Part of the problem is that in most of the Silicon Valley existence, its comprehensive monoculture privileged certain types of “smart people.” It was a kind of clever man who campaigned for Barack Obama, marched for gay rights, and built custom prayer stools to complement the priestly fetish at the Folsom Street Fair. The subject of ethics was frequently nurtured, but also grew almost exclusively in the context of their non-similar relationships. If the Black Life Matter Signs germinated from the garden and wandered into spirituality beyond the constraints of atheism, it was Eastern diversity. Being a Muslim was actually cool. Because if you were against it, you probably hated xenophobia. And since anti-Semitism was not yet popular, Judaism was fine too.
Maybe you know this person, and you may be this person. Because, while most of the Bay Area is original, it thoroughly saturated mainstream consciousness, stripped away all of its original subversion. When you visit most millennial parties in Los Angeles or New York, you will be given the same rainbow-covered packaging of psilocybin-studded chocolate. What was once radical is now commonplace. Burning Man leaned forward towards Coachella. Richard Dawkins is a farce, and anxious perceptions daw it, but we all thought we were locking our arms in a cheerful march to human progress. Even the hard-nosed progressives were beginning to feel something rotten was simmering in the slimy, cultural waters. Was what society needed to do with its return to the ethical framework that had survived for thousands of years?
There’s no need to make much guesses to see why clever Christians in Silicon Valley are more encouraging. After all, there are billionaires in their ranks. One of them is Peter Thiel. He has spoken about his evangelical tendencies for over a decade, and has recently shared his views on his faith with an increasing number of frequencies. “I believe in the resurrection of Christ,” he said in a 2020 lecture. “The only good role model for us is Christ.” (When I saw the story of what Tiel was talking about his faith, I realized I was really confused. Not because Tiel lacks belief, but because his thoughts on the subject are so immersed in the galaxy, the rest of us seem to be catching up, “When you don’t have transcendent religious beliefs, you’re just looking around others. Crowds.”)
And it’s not just Tiel. In an interview with Jordan Peterson last summer, Elon Musk carefully described him as a “cultural Christian.” “I believe that Jesus’ teachings are good and wise,” he said. Having two of the world’s wealthiest engineers, the recently estimated $400 billion (Musk) and $14 billion (Tiel), speaks brilliantly about the teachings of the Bible. Meanwhile, downstream of Tiel and Musk are people like Tan, shepherd the next cohort of entrepreneurs in the Valley, and occasionally tweeting the Bible from his X account.

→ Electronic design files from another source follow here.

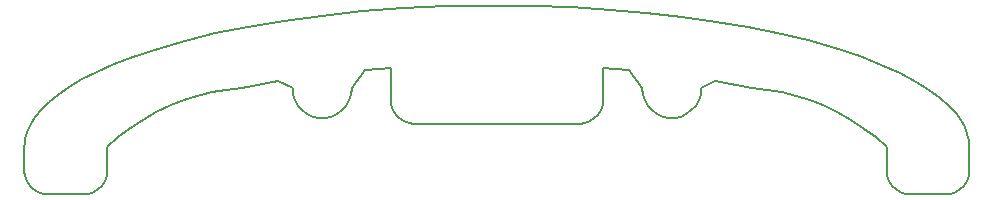
<source format=gm1>
G04*
G04 #@! TF.GenerationSoftware,Altium Limited,Altium Designer,21.3.2 (30)*
G04*
G04 Layer_Color=16711935*
%FSLAX43Y43*%
%MOMM*%
G71*
G04*
G04 #@! TF.SameCoordinates,EE666E5B-AA11-4746-8CD4-C77901DC4081*
G04*
G04*
G04 #@! TF.FilePolarity,Positive*
G04*
G01*
G75*
%ADD10C,0.127*%
D10*
X-1500Y-6100D02*
X-1483Y-5754D01*
X-1431Y-5398D01*
X-1262Y-4792D01*
X-980Y-4171D01*
X-574Y-3532D01*
X-27Y-2874D01*
X598Y-2265D01*
X1363Y-1642D01*
X2282Y-1007D01*
X3366Y-364D01*
X4629Y283D01*
X6078Y928D01*
X7723Y1565D01*
X9786Y2254D01*
X12098Y2915D01*
X14657Y3535D01*
X17453Y4104D01*
X20469Y4612D01*
X23684Y5046D01*
X27068Y5400D01*
X30587Y5663D01*
X34202Y5831D01*
X37870Y5898D01*
X41547Y5865D01*
X44826Y5749D01*
X48043Y5554D01*
X51168Y5282D01*
X54173Y4941D01*
X57033Y4534D01*
X59730Y4070D01*
X62245Y3557D01*
X64814Y2938D01*
X67135Y2279D01*
X69206Y1590D01*
X71028Y884D01*
X72609Y168D01*
X73961Y-548D01*
X75098Y-1257D01*
X76038Y-1955D01*
X76799Y-2638D01*
X77346Y-3238D01*
X77774Y-3824D01*
X78096Y-4398D01*
X78320Y-4962D01*
X78457Y-5543D01*
X78500Y-6100D01*
Y-8100D02*
Y-6100D01*
X78450Y-8545D02*
X78500Y-8100D01*
X78302Y-8968D02*
X78450Y-8545D01*
X78064Y-9347D02*
X78302Y-8968D01*
X77747Y-9664D02*
X78064Y-9347D01*
X77368Y-9902D02*
X77747Y-9664D01*
X76945Y-10050D02*
X77368Y-9902D01*
X76500Y-10100D02*
X76945Y-10050D01*
X73500Y-10100D02*
X76500D01*
X73055Y-10050D02*
X73500Y-10100D01*
X72632Y-9902D02*
X73055Y-10050D01*
X72253Y-9664D02*
X72632Y-9902D01*
X71936Y-9347D02*
X72253Y-9664D01*
X71698Y-8968D02*
X71936Y-9347D01*
X71550Y-8545D02*
X71698Y-8968D01*
X71500Y-8100D02*
X71550Y-8545D01*
X71500Y-8100D02*
Y-6100D01*
X70569Y-5271D02*
X71500Y-6100D01*
X69604Y-4517D02*
X70569Y-5271D01*
X68481Y-3756D02*
X69604Y-4517D01*
X67320Y-3092D02*
X68481Y-3756D01*
X66120Y-2522D02*
X67320Y-3092D01*
X65003Y-2088D02*
X66120Y-2522D01*
X63848Y-1728D02*
X65003Y-2088D01*
X62652Y-1443D02*
X63848Y-1728D01*
X61399Y-1231D02*
X62652Y-1443D01*
X60110Y-1100D02*
X61399Y-1231D01*
X57000Y-525D02*
X60110Y-1100D01*
X55800Y-1120D02*
X57000Y-525D01*
X55745Y-1640D02*
X55800Y-1120D01*
X55584Y-2137D02*
X55745Y-1640D01*
X55323Y-2590D02*
X55584Y-2137D01*
X54973Y-2978D02*
X55323Y-2590D01*
X54550Y-3285D02*
X54973Y-2978D01*
X54073Y-3498D02*
X54550Y-3285D01*
X53561Y-3606D02*
X54073Y-3498D01*
X53039Y-3606D02*
X53561D01*
X52527Y-3498D02*
X53039Y-3606D01*
X52050Y-3285D02*
X52527Y-3498D01*
X51627Y-2978D02*
X52050Y-3285D01*
X51277Y-2590D02*
X51627Y-2978D01*
X51016Y-2137D02*
X51277Y-2590D01*
X50855Y-1640D02*
X51016Y-2137D01*
X50800Y-1120D02*
X50855Y-1640D01*
X49700Y400D02*
X50800Y-1120D01*
X47500Y580D02*
X49700Y400D01*
X47500Y-2100D02*
Y580D01*
X47450Y-2545D02*
X47500Y-2100D01*
X47302Y-2968D02*
X47450Y-2545D01*
X47064Y-3347D02*
X47302Y-2968D01*
X46747Y-3664D02*
X47064Y-3347D01*
X46368Y-3902D02*
X46747Y-3664D01*
X45945Y-4050D02*
X46368Y-3902D01*
X45500Y-4100D02*
X45945Y-4050D01*
X31500Y-4100D02*
X45500D01*
X31055Y-4050D02*
X31500Y-4100D01*
X30632Y-3902D02*
X31055Y-4050D01*
X30253Y-3664D02*
X30632Y-3902D01*
X29936Y-3347D02*
X30253Y-3664D01*
X29698Y-2968D02*
X29936Y-3347D01*
X29550Y-2545D02*
X29698Y-2968D01*
X29500Y-2100D02*
X29550Y-2545D01*
X29500Y-2100D02*
Y580D01*
X27300Y400D02*
X29500Y580D01*
X26200Y-1120D02*
X27300Y400D01*
X26145Y-1640D02*
X26200Y-1120D01*
X25984Y-2137D02*
X26145Y-1640D01*
X25723Y-2590D02*
X25984Y-2137D01*
X25373Y-2978D02*
X25723Y-2590D01*
X24950Y-3285D02*
X25373Y-2978D01*
X24473Y-3498D02*
X24950Y-3285D01*
X23961Y-3606D02*
X24473Y-3498D01*
X23439Y-3606D02*
X23961D01*
X22927Y-3498D02*
X23439Y-3606D01*
X22450Y-3285D02*
X22927Y-3498D01*
X22027Y-2978D02*
X22450Y-3285D01*
X21677Y-2590D02*
X22027Y-2978D01*
X21416Y-2137D02*
X21677Y-2590D01*
X21255Y-1640D02*
X21416Y-2137D01*
X21200Y-1120D02*
X21255Y-1640D01*
X20000Y-525D02*
X21200Y-1120D01*
X16890Y-1100D02*
X20000Y-525D01*
X15601Y-1231D02*
X16890Y-1100D01*
X14348Y-1443D02*
X15601Y-1231D01*
X13152Y-1728D02*
X14348Y-1443D01*
X11997Y-2088D02*
X13152Y-1728D01*
X10880Y-2522D02*
X11997Y-2088D01*
X9680Y-3092D02*
X10880Y-2522D01*
X8519Y-3756D02*
X9680Y-3092D01*
X7396Y-4517D02*
X8519Y-3756D01*
X6431Y-5271D02*
X7396Y-4517D01*
X5500Y-6100D02*
X6431Y-5271D01*
X5500Y-8100D02*
Y-6100D01*
X5450Y-8545D02*
X5500Y-8100D01*
X5302Y-8968D02*
X5450Y-8545D01*
X5064Y-9347D02*
X5302Y-8968D01*
X4747Y-9664D02*
X5064Y-9347D01*
X4368Y-9902D02*
X4747Y-9664D01*
X3945Y-10050D02*
X4368Y-9902D01*
X3500Y-10100D02*
X3945Y-10050D01*
X500Y-10100D02*
X3500D01*
X55Y-10050D02*
X500Y-10100D01*
X-368Y-9902D02*
X55Y-10050D01*
X-747Y-9664D02*
X-368Y-9902D01*
X-1064Y-9347D02*
X-747Y-9664D01*
X-1302Y-8968D02*
X-1064Y-9347D01*
X-1450Y-8545D02*
X-1302Y-8968D01*
X-1500Y-8100D02*
X-1450Y-8545D01*
X-1500Y-8100D02*
Y-6100D01*
M02*

</source>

It is a change that follows the tightening of the post-pandemic economy, to publicly embrace right-foot politics and write corporate statements in favor of the MEI, or write “merit, excellence, intelligence” as an antidote to the DEI. Cancer… a pagan religion that infects our university. (Culp, of course, refers to awakening, which is the correct view, particularly as an overstrained fixation with political correctness related to identity. In recent years, influential Silicon Valley leaders have compared it to religions that have become obsessed with their original sin, but lacked redemption.) For example, Chamath Palihapitiya, who, since January 6th, called President Donald Trump a “shit-full scumbag” and worked together in a flashy campaign fundraiser on behalf of the president in June.

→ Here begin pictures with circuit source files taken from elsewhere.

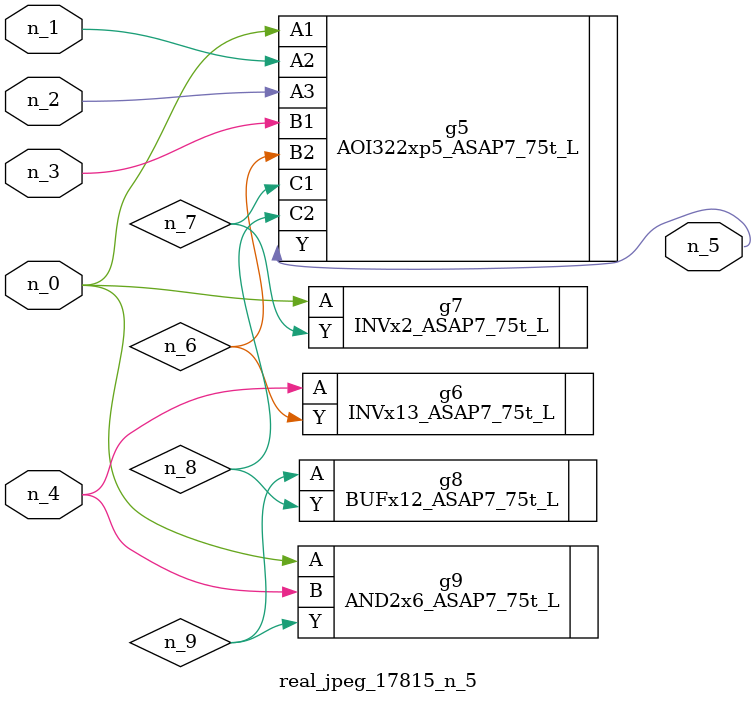
<source format=v>
module real_jpeg_17815_n_5 (n_4, n_0, n_1, n_2, n_3, n_5);

input n_4;
input n_0;
input n_1;
input n_2;
input n_3;

output n_5;

wire n_8;
wire n_6;
wire n_7;
wire n_9;

AOI322xp5_ASAP7_75t_L g5 ( 
.A1(n_0),
.A2(n_1),
.A3(n_2),
.B1(n_3),
.B2(n_6),
.C1(n_7),
.C2(n_8),
.Y(n_5)
);

INVx2_ASAP7_75t_L g7 ( 
.A(n_0),
.Y(n_7)
);

AND2x6_ASAP7_75t_L g9 ( 
.A(n_0),
.B(n_4),
.Y(n_9)
);

INVx13_ASAP7_75t_L g6 ( 
.A(n_4),
.Y(n_6)
);

BUFx12_ASAP7_75t_L g8 ( 
.A(n_9),
.Y(n_8)
);


endmodule
</source>
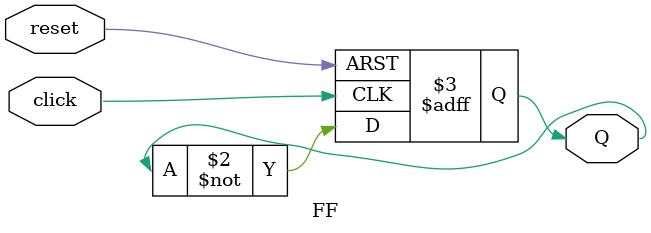
<source format=v>
`timescale 1ns / 1ps

module FF(
    input click,
    input reset,
    output reg Q
    );
    
    always @(posedge click or posedge reset) begin
//        Q <= (Q|click) & ~reset;
        if(reset)
            Q <= 0;
        else if (click)
            Q <= ~Q;
    end
endmodule




//module buttonControl(
//    input clkIn,
//    input click,
//    input reset,
    
//    output reg Q
//    );
    
//    always @ (posedge clkIn) begin
//        Q <= (Q | click) & ~reset;
//    end
//endmodule
</source>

Amid this new political climate, Silicon Valley ambitions have changed, and with them the prototype of the factory’s fresh founder has emerged. Previously, Wiz’s child, in her 20s who coded a viral game and dropped out of Stanford, was a beloved venture capitalist. “The VC was throwing money at the guy,” said the woman who manages communications at a top-notch venture company. “Now someone came in and said, ‘I love my parents so much, I grew up going to church, and then I joined the military, which is what gives my work ethic.’

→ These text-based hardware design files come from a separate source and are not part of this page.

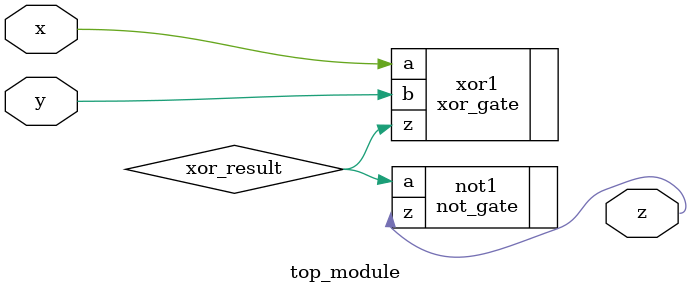
<source format=sv>
module top_module(
    input x,
    input y,
    output z);

    // Internal wire to hold the result of the XOR operation
    wire xor_result;

    // XOR gate to compute the logical XOR of x and y
    // The result is stored in the xor_result wire
    xor_gate xor1(.a(x), .b(y), .z(xor_result));

    // NOT gate to compute the logical negation of the XOR result
    not_gate not1(.a(xor_result), .z(z));

endmodule

</source>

The beginning of this platonic ideal can come from the publication of venture capitalist Mark Andreessen’s essay “Time of It’s Bultion.” He says where are our supersonic aircraft, monorails and high speed trains? Western life, particularly in America, was permeated by a sense of “smug complacency, (a) satisfaction with the current situation.” This was a question that ran deeper than politics in his eyes. Our entire civilization was lost. He continued, it was time to return to the world of “ancestors and ancestors” that built everything “what we take for granted.” “Now is the time for complete, non-apology, uncompromising political support from the right to positive investment in new products, new industries, new factories, new science, great leap forward.”
Silicon Valley is currently growing projects that spark a slightly more spectacular vision than its subscription software vision. These projects are directed not by soft-dees who drink anemia, but by a new kind of entrepreneur with a serious vision of the future. The Valley’s most powerful venture capitalists are looking for entrepreneurs who have “the fierceness of speech and behavior, a physical manifestation of fire in the eyes, the seriousness of severity.”